The Tennessee Valley Authority today agreed to spend billions of dollars to settle Environment Protection Agency charges that it violated the Clean Air Act at 11 coal-fired power plants in Alabama, Kentucky and Tennessee.
The deal requires the corporation, which is owned by the government, to invest $3 to $5 billion in new and upgraded pollution controls.
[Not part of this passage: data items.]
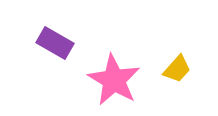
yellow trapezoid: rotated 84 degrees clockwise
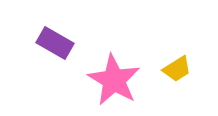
yellow trapezoid: rotated 16 degrees clockwise
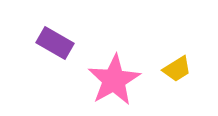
pink star: rotated 12 degrees clockwise
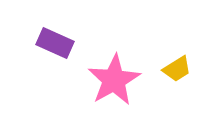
purple rectangle: rotated 6 degrees counterclockwise
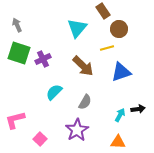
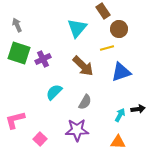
purple star: rotated 30 degrees clockwise
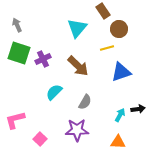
brown arrow: moved 5 px left
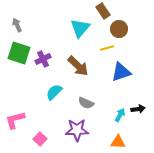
cyan triangle: moved 3 px right
gray semicircle: moved 1 px right, 1 px down; rotated 84 degrees clockwise
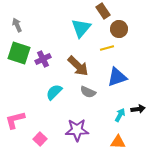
cyan triangle: moved 1 px right
blue triangle: moved 4 px left, 5 px down
gray semicircle: moved 2 px right, 11 px up
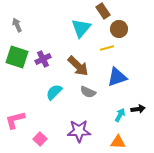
green square: moved 2 px left, 4 px down
purple star: moved 2 px right, 1 px down
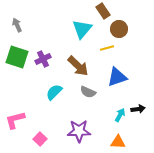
cyan triangle: moved 1 px right, 1 px down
The TVA supplies power to about 9 million people, and does not receive any tax dollars.
In addition, the TVA will spend $350 million on clean energy projects and pay $10 million in civil penalties to the EPA and states.
The EPA estimates that the health benefits from reducing TVA emissions under the settlement will be huge — avoiding 1,200 to 3,000 premature deaths, 2,000 nonfatal heart attacks, 800 cases of chronic bronchitis, 960 hospital admissions, 1,200 emergency department visits for asthma, 1,900 cases of acute bronchitis, 21,000 asthma attacks, 39,000 cases of upper or lower respiratory symptoms, 150,000 days when people miss work, and 880,000 days when people must restrict their activities per year.
Although the compliance agreement will not be lodged in federal court because it is a settlement between two federal agencies, the EPA is still accepting public comments on it.
The compliance agreement is the 22nd settlement under the EPA's Coal-Fired Power Plant Enforcement Initiative.